Crowds were thin at US stores & shopping malls in the early hours
of Fri, initial spot checks showed, as shoppers responded to early
Black Friday discounts with a mix of enthusiasm & caution. Many shoppers headed out to stores on Thanksgiving evening, a month
before Christmas, reflecting the new normal in US holiday shopping,
which was traditionally kicked off the next day, Black Friday. In an effort to attract the most eager holiday shoppers & fend off
competition on the internet, retailers have increasingly extended
their holiday deals by opening stores on the evening of Thanksgiving. Shoppers spent more than $1B online,
22% more than last year, between midnight & 5 pm ET on
Thurs, according to the Adobe Digital Index, which tracked 100M visits to 4½K US retail sites. As much as 20% of holiday shopping is expected to be done over
the Thanksgiving weekend this year.
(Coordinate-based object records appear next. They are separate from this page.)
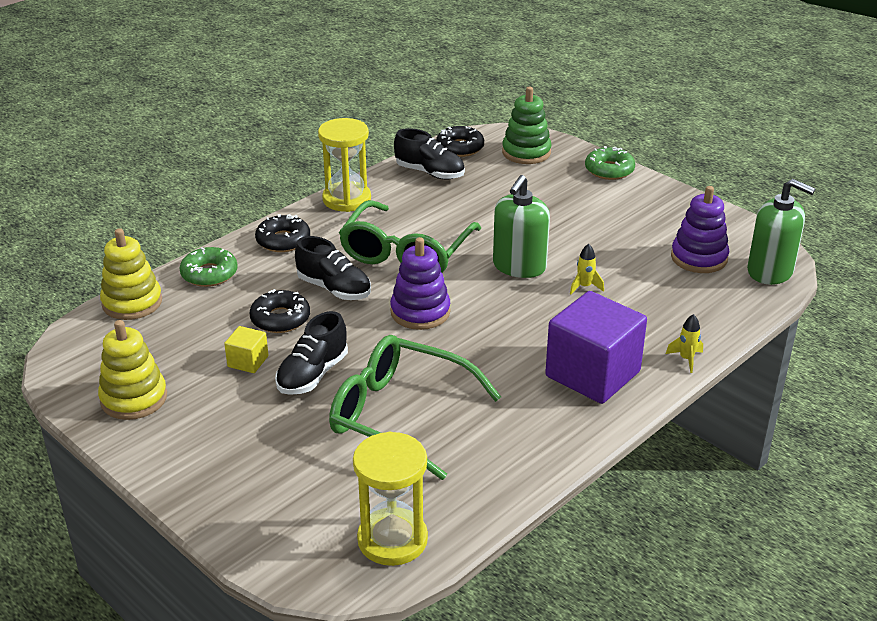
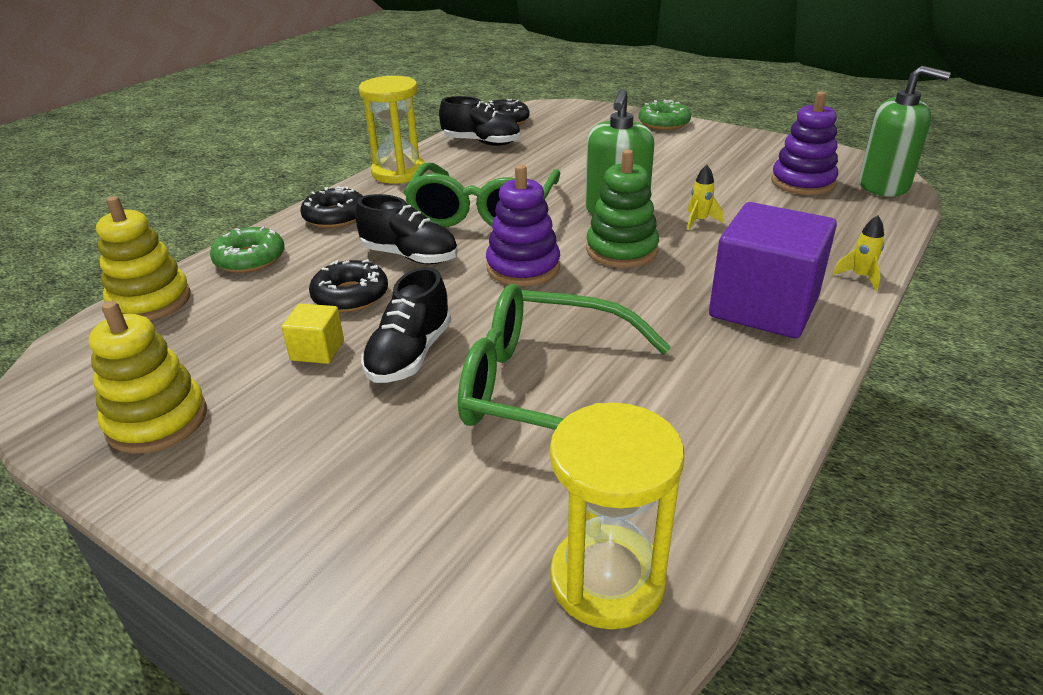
camera: 10 degrees left, 0 degrees up
green stacking toy [502,87,551,164] -> green stacking toy moved to [586,149,659,268]

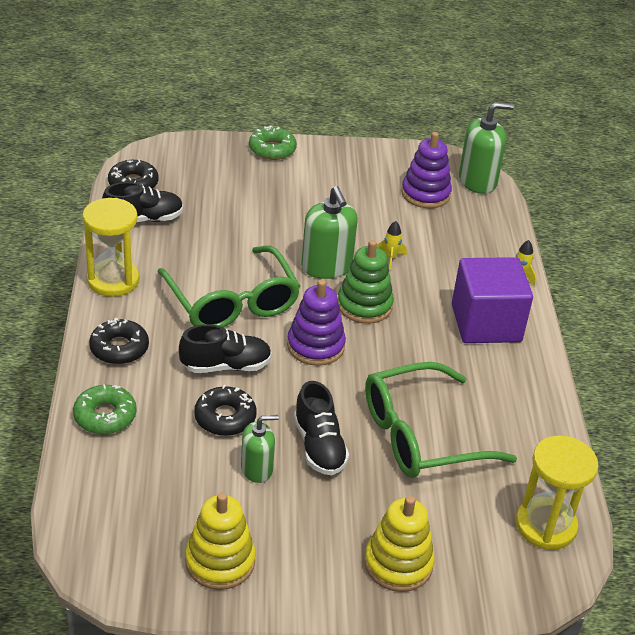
camera: 40 degrees left, 5 degrees up
yellow stacking toy [96,196,191,321] -> yellow stacking toy moved to [364,496,435,592]
yellow cube [282,303,344,364] -> green soap dispenser [241,415,279,483]

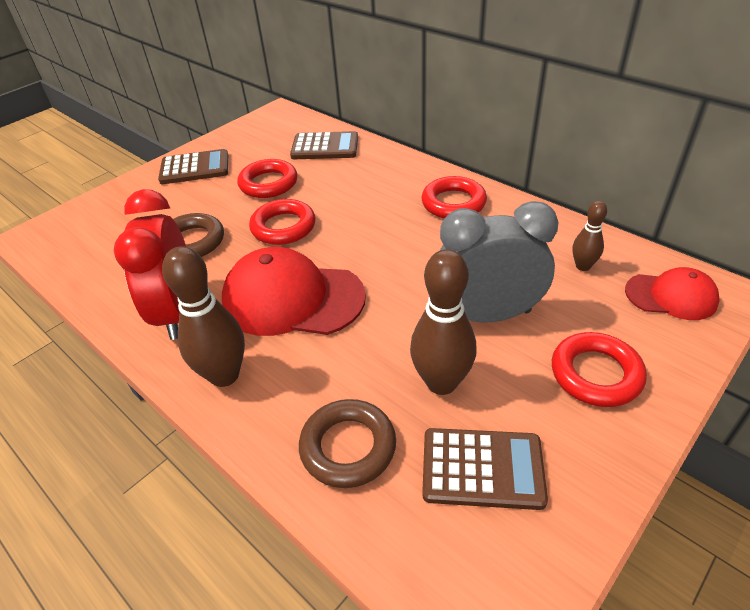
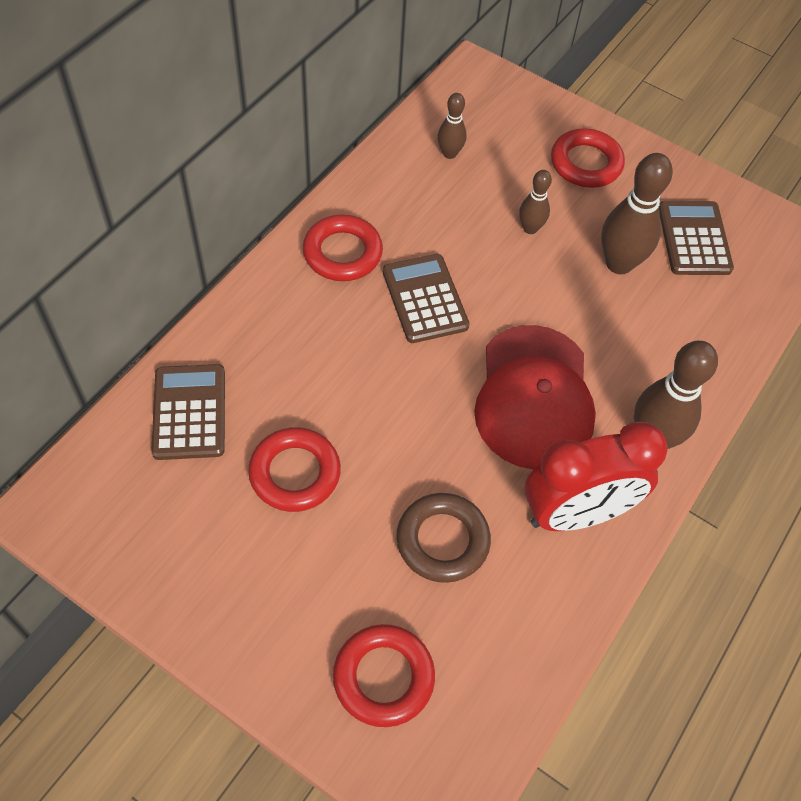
camera: 105 degrees left, 15 degrees up
brown calculator [158,149,228,184] -> brown calculator moved to [383,254,470,343]
red ring [249,199,315,245] -> red ring moved to [333,624,435,727]
brown ring [299,399,396,488] -> none
grey clock [440,201,559,323] -> brown bowling pin [519,170,552,234]
red cap [625,267,720,320] -> none

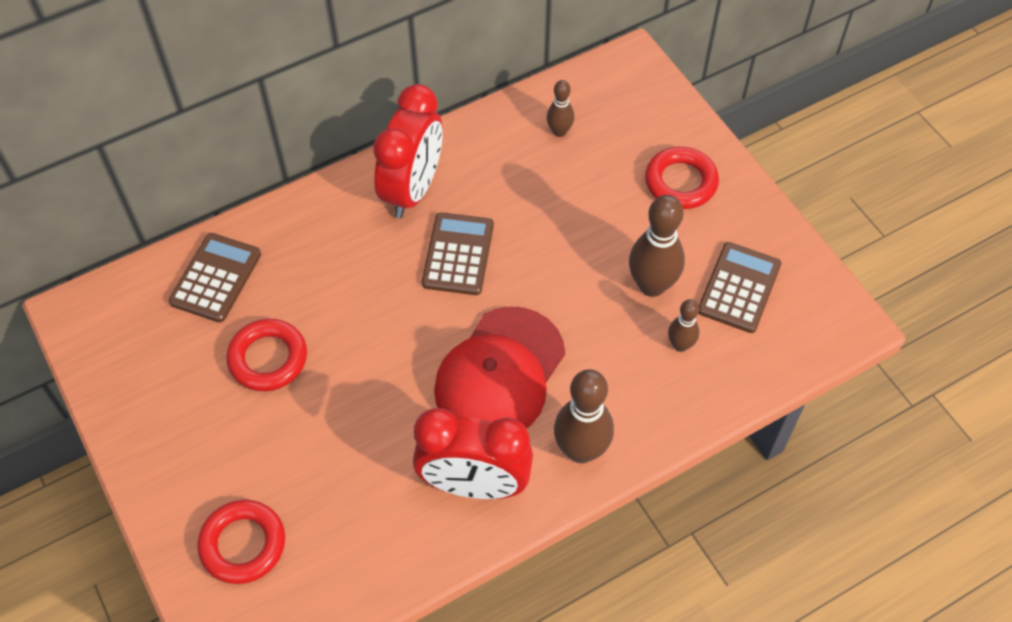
camera: 30 degrees right, 0 degrees up
red ring [303,215,383,281] -> red clock [373,84,442,218]
brown ring [396,493,491,583] -> none
brown bowling pin [519,170,552,234] -> brown bowling pin moved to [668,299,699,352]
The 4-day
shopping burst will help set the tone for the rest of the season,
signaling to retailers whether they need to drop prices or change
promotions.
The Walt Disney (a Dow stock) sports network ESPN saw
a 3.2% fall in subscribers from the previous fiscal year, in a
market where viewers are migrating to newer forms of sports coverage. The number of ESPN subscribers fell to 92M as at Oct 3, from 95M on Sep 27, 2014. CEO Bob Iger said in Aug it was seeing "modest" declines in ESPN subscribers as viewers move to cheaper digital platforms, but was confident of navigating the shifts. The company earlier this month reported higher quarterly profit that beat forecasts as cable networks including ESPN brought in higher advertising revenue & collected more fees from pay TV distributors. Live sports are one of the few types of programming that still draw
massive audiences at one time, making them valuable to advertisers. And
for many customers, sports is the reason they keep their pay TV
subscriptions. The stock slumped 3.95. If you would like to learn more about DIS, click on this link: club.ino.com/trend/analysis/stock/DIS?a_aid=CD3289&a_bid=6ae5b6f7
The China market decline is worth watching, but otherwise there is not a lot happening with very light volume. Markets close after lunch & little movement is expected in the remainder of the trading day.